Montana 2024 Republican U.S. Senate candidate Tim Sheehy. (Courtesy Tim Sheehy campaign)

In the business world, CEOs have to answer to their shareholders about the successes and failures of their company. You can’t dodge questions you don’t like in the boardroom, and you can’t hide from the people you were hired to serve. 

Running for elected office shouldn’t be any different. Any individual seeking to represent Montana has an obligation to, at the very least, show up and answer basic questions from voters about who they are and who they claim to be. 

But Tim Sheehy thinks he can play by a different set of rules in his campaign for Montana’s U.S. Senate seat. I’m a Montana voter who recently tried to attend one of Sheehy’s public events to ask him simple questions about his failing business and his financial obligations to Gallatin County. Instead of looking me in the eyes and answering my questions like a man, Sheehy ordered his political attack-dogs to forcibly remove me from the venue. 

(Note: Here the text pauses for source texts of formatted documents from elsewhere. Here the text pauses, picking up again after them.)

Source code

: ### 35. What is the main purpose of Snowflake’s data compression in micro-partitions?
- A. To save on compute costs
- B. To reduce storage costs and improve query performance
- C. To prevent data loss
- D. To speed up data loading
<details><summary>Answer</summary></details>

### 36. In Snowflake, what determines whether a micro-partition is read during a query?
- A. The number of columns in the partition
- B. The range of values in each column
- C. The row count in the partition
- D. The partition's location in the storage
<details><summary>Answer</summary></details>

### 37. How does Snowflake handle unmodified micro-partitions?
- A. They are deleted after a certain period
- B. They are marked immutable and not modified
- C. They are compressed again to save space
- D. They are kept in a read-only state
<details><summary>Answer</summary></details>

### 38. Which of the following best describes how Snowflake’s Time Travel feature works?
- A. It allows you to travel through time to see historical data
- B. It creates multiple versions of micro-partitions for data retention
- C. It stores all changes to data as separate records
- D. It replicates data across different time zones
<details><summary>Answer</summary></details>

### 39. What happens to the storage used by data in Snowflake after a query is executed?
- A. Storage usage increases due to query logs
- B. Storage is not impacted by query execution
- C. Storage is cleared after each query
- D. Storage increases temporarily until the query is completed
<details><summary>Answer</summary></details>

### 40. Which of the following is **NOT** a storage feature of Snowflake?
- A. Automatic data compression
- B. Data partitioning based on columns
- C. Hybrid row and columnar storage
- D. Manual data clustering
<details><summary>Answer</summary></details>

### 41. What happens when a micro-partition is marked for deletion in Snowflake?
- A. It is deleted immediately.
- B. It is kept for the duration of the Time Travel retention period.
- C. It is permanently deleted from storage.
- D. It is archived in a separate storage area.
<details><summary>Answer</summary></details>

JUST NOW: Gallatin County-based financial expert Marc Cohodes, who has highlighted the issues with Sheehy’s company in op-eds and interviews, engaged with Tim Sheehy and tries asking questions. Sheehy shouts back at him as Marc gets thrown out #mtpol #mtsen pic.twitter.com/6ZFEB7AEqG

— Hannah Rehm (@HannahRehm_) September 30, 2024

Sheehy’s cowardly move to dodge questions from the Montana constituents he is running to represent is part of a larger, well-documented effort to avoid having to answer for his shady business record and lengthy list of lies. CNN recently reported that Sheehy “rarely grants interviews to local or national press, while his campaign doesn’t discuss his schedule or provide information about his events, which tend to be closed affairs.” Sheehy is running scared from both the press and the people. 

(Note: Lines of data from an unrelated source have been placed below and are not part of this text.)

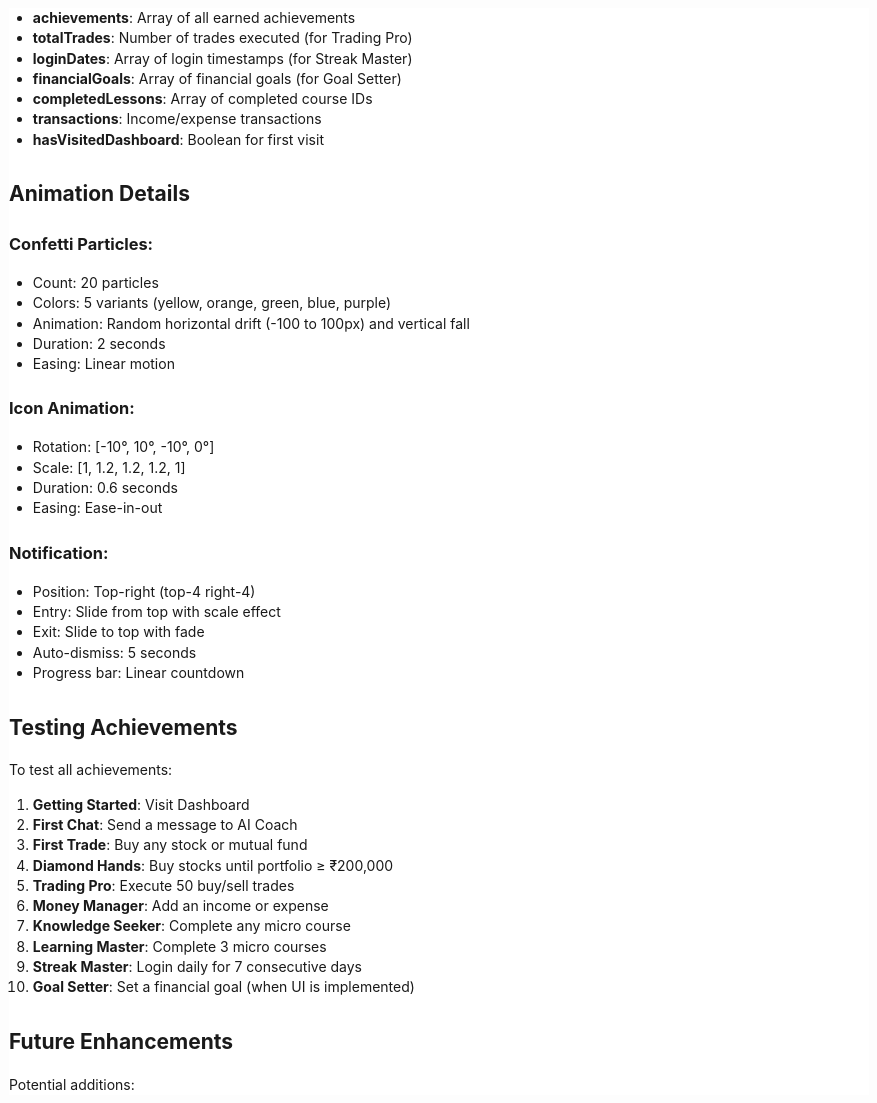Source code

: - **achievements**: Array of all earned achievements
- **totalTrades**: Number of trades executed (for Trading Pro)
- **loginDates**: Array of login timestamps (for Streak Master)
- **financialGoals**: Array of financial goals (for Goal Setter)
- **completedLessons**: Array of completed course IDs
- **transactions**: Income/expense transactions
- **hasVisitedDashboard**: Boolean for first visit

## Animation Details

### Confetti Particles:

- Count: 20 particles
- Colors: 5 variants (yellow, orange, green, blue, purple)
- Animation: Random horizontal drift (-100 to 100px) and vertical fall
- Duration: 2 seconds
- Easing: Linear motion

### Icon Animation:

- Rotation: [-10°, 10°, -10°, 0°]
- Scale: [1, 1.2, 1.2, 1.2, 1]
- Duration: 0.6 seconds
- Easing: Ease-in-out

### Notification:

- Position: Top-right (top-4 right-4)
- Entry: Slide from top with scale effect
- Exit: Slide to top with fade
- Auto-dismiss: 5 seconds
- Progress bar: Linear countdown

## Testing Achievements

To test all achievements:

1. **Getting Started**: Visit Dashboard
2. **First Chat**: Send a message to AI Coach
3. **First Trade**: Buy any stock or mutual fund
4. **Diamond Hands**: Buy stocks until portfolio ≥ ₹200,000
5. **Trading Pro**: Execute 50 buy/sell trades
6. **Money Manager**: Add an income or expense
7. **Knowledge Seeker**: Complete any micro course
8. **Learning Master**: Complete 3 micro courses
9. **Streak Master**: Login daily for 7 consecutive days
10. **Goal Setter**: Set a financial goal (when UI is implemented)

## Future Enhancements

Potential additions:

This all begs the question: what is Sheehy trying to hide? 

Well, as a financial expert who has spent my career taking on scammers and crooks, it is obvious to me that Sheehy is afraid to answer questions because he knows he will be exposed as the fraud that he is. The simple fact is that Sheehy’s company has more than $200 million in debt all because of his failed leadership. So here are three questions that I would have asked Sheehy in person had he given me the chance: 

How could Bridger possibly pay back its enormous debt – especially when the company has lost more than $150 million under your leadership in the past four years? 
What is the risk to Gallatin County if your company defaults on its bond, and how do we know taxpayers won’t be strapped with the bill? 
Why won’t you take accountability for running Bridger into the financial red? If you won’t tell the truth about your failing business, and you won’t answer questions from voters, how can Montanans trust you to represent us in the Senate?

These three questions should be easy for Sheehy to answer. And if we were in the boardroom, he would have nowhere to hide. But Sheehy is trying to run out the clock on the campaign trail and fool Montana voters into buying what he’s selling. 

If Montana voters want to vote for a candidate who has run his business straight into the ground, wants to sell off our public lands to his wealthy out-of-state friends, attacks a woman’s right to choose while saying slimy things about crawling out of his “mother’s womb,” and continues to tell lies to the press and the public, that is their choice to make. But until Tim Sheehy answers basic questions from Montana voters, he is not fit to serve our great state. 

The simple fact is that just like company shareholders, Montana should be asking about Tim Sheehy’s deeply flawed business record and his refusal to answer questions.